Validation of Long-Term Pavement Performance Prediction Models for Resilient Modulus of Unbound Granular Materials

Abstract

Reliable characterization of unbound granular material and subgrade resilient modulus requires repeated load triaxial testing, advanced dynamic loading equipment, and technical experience not typically available in many geotechnical laboratories. For Level 2 design inputs, the Mechanistic–Empirical Pavement Design Guide recommends correlation models to estimate the resilient modulus of unbound granular material and subgrade from basic material properties (e.g., gradation, unconfined compressive strength, and California bearing ratio). These correlation models are developed from data on a wide range of soil and material types; this wide range increases the associated error with resilient modulus prediction. This paper compares laboratory measured resilient modulus for two types of locally available unbound granular materials to the predicted values; models developed under the Long-Term Pavement Performance (LTPP) program were used. Resilient modulus tests of six gradations of two types of material—100% crushed limestone and gravel—were conducted at two levels of moisture content.
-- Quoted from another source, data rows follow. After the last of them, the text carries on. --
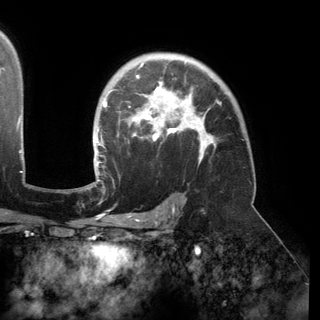
Breast MRI (dynamic contrast-enhanced), one axial slice. Slice 107 of 150 in the series (ordered by position). Cropped to one breast. Dynamic contrast-enhanced series, time point 2 of 6 at this slice position (early post-contrast). 3 T. TE 2.8 ms, TR 6.2 ms. 320 × 320 image matrix, field of view 250 × 250 mm. Female patient.
Structures marked on this image (semi-automatically segmented with operator editing):
- enhancing-tissue mask used for the functional tumour volume (all voxels passing the contrast-enhancement thresholds inside the analysis volume; usually the tumour): box from (x=94, y=55) to (x=221, y=174) px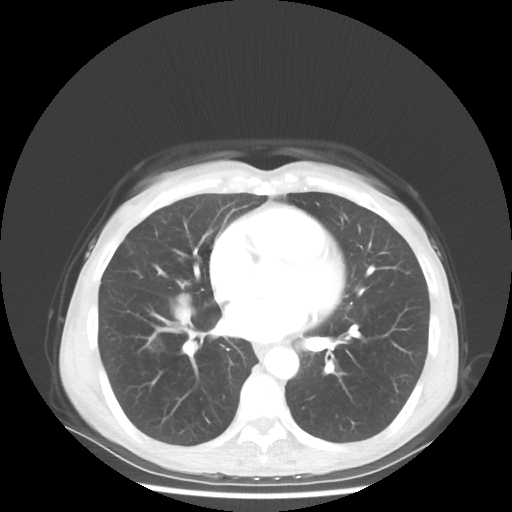
Chest CT, one axial slice; slice 25 of 56 in the series (ordered by position); lung window (W 1500 / L -600 HU); 512 × 512 image matrix. Patient: female, 57 years. Case-level facts recorded for this patient, not image findings: clinical TNM (as recorded): T1c N3 M1a; histopathological grade: G3.
Structures marked on this image (bounding box drawn by a radiologist):
- lung tumour (recorded histology: adenocarcinoma): box from (x=174, y=298) to (x=191, y=328) px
Results showed that the LTPP models significantly underestimated resilient modulus for the limestone material and showed high residuals associated with evaluating resilient modulus of both gravel and limestone materials. The coefficient of variation of the root mean square error was 50.3% for gravel and 55.6% for limestone. The high residuals associated with evaluating resilient modulus with the LTPP models justify the development of local prediction models to improve the reliability of Level 2 design inputs for unbound granular materials.